The cabin had smelled the same way for five years.

Pine. Dust. Coffee left too long on the counter.

Cold stone from the fireplace and the faint trace of leather from the chair I read in every night.

Now there was jasmine. Not strong—she’d been here ten minutes, not ten hours—but it was here, underneath, threading through the rest of it.

The same scent that had been on my clothes for days.

Except now it was in my walls, my air, the space I came home to every night and sat alone in.

My tiger settled. All the way down, deep and quiet, the way he only ever got at the gate. No. Quieter than the gate. The gate was hope and grief braided together. This felt right. That the cabin with her in it was right and the way the world should be.

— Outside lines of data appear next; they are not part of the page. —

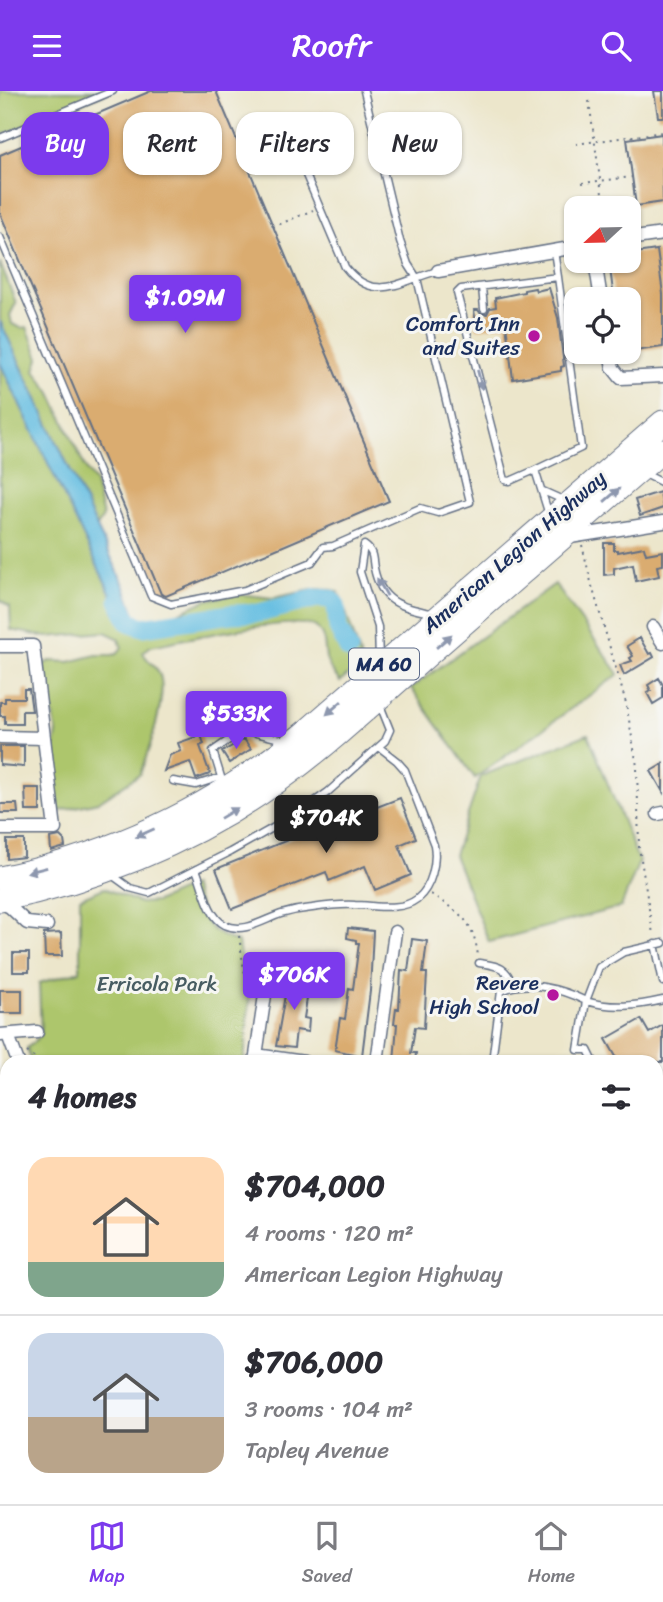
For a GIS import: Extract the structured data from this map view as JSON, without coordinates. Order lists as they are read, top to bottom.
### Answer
{
  "streets": {
    "highway": ["American Legion Highway", "MA 60"]
  },
  "parks": ["Erricola Park"],
  "places": ["Comfort Inn and Suites", "Revere High School"],
  "north": "left",
  "page": {
    "header": "Roofr",
    "chip": [
      "Buy",
      "Rent",
      "Filters",
      "New"
    ],
    "price": [
      "$1.09M",
      "$533K",
      "$704K",
      "$706K"
    ],
    "heading": "4 homes",
    "list": [
      {
        "name": "$704,000",
        "note": "4 rooms · 120 m² · American Legion Highway"
      },
      {
        "name": "$706,000",
        "note": "3 rooms · 104 m² · Tapley Avenue"
      }
    ],
    "tabs": ["Map", "Saved", "Home"]
  }
}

I stood in the dark kitchen with that thought and didn’t know what to do with it, so I did what I always did. I worked.

Lucy’s breathing had gone deep and even within twenty minutes. I gave it another ten, then opened my laptop at the kitchen table.

Coleman’s four layers of shell companies had been nagging me.

The Nevada LLC, Bluestone Consulting, was registered to a PO box in Henderson.

Dead end on paper. But Bluestone’s registered agent—a company called Barton Administrative Services—had also filed paperwork for eleven other LLCs in the past three years.

Eleven. I ran them. Most dissolved within six months of registration.

Two were still active. One of those, Lakeview Capital Partners, came back to a name I recognized.

Justin Reinoff.

Scott had flagged it two weeks ago when he was mapping Coleman’s financial network.

He’d put it in the file with a sticky note that read, “tangential—probably nothing.” Reinoff had been indicted two years ago in a federal money laundering case out of Indianapolis.

I pulled the court filings on PACER. Three of the shell companies in the prosecution’s case had been filed through Barton Administrative Services.

Same registered agent. Same filing patterns. Same nested structure.

The case had collapsed. The key witness had recanted their testimony.

I pulled the news coverage. The Indianapolis Star had run a follow-up.

The federal prosecutor said the witness had been “subjected to sustained pressure from individuals connected to the defendant” and flagged “grave concerns about witness safety.” The reporter dug further.

Five days before recanting, the witness had filed a police report: two men had come to his house and told him they knew where his daughter went to school.

He had written down their plate. I ran it.

Rental vehicle. The rental agreement traced through MidState Vehicle Leasing, registered in Henderson, Nevada.

Filed through Barton Administrative Services.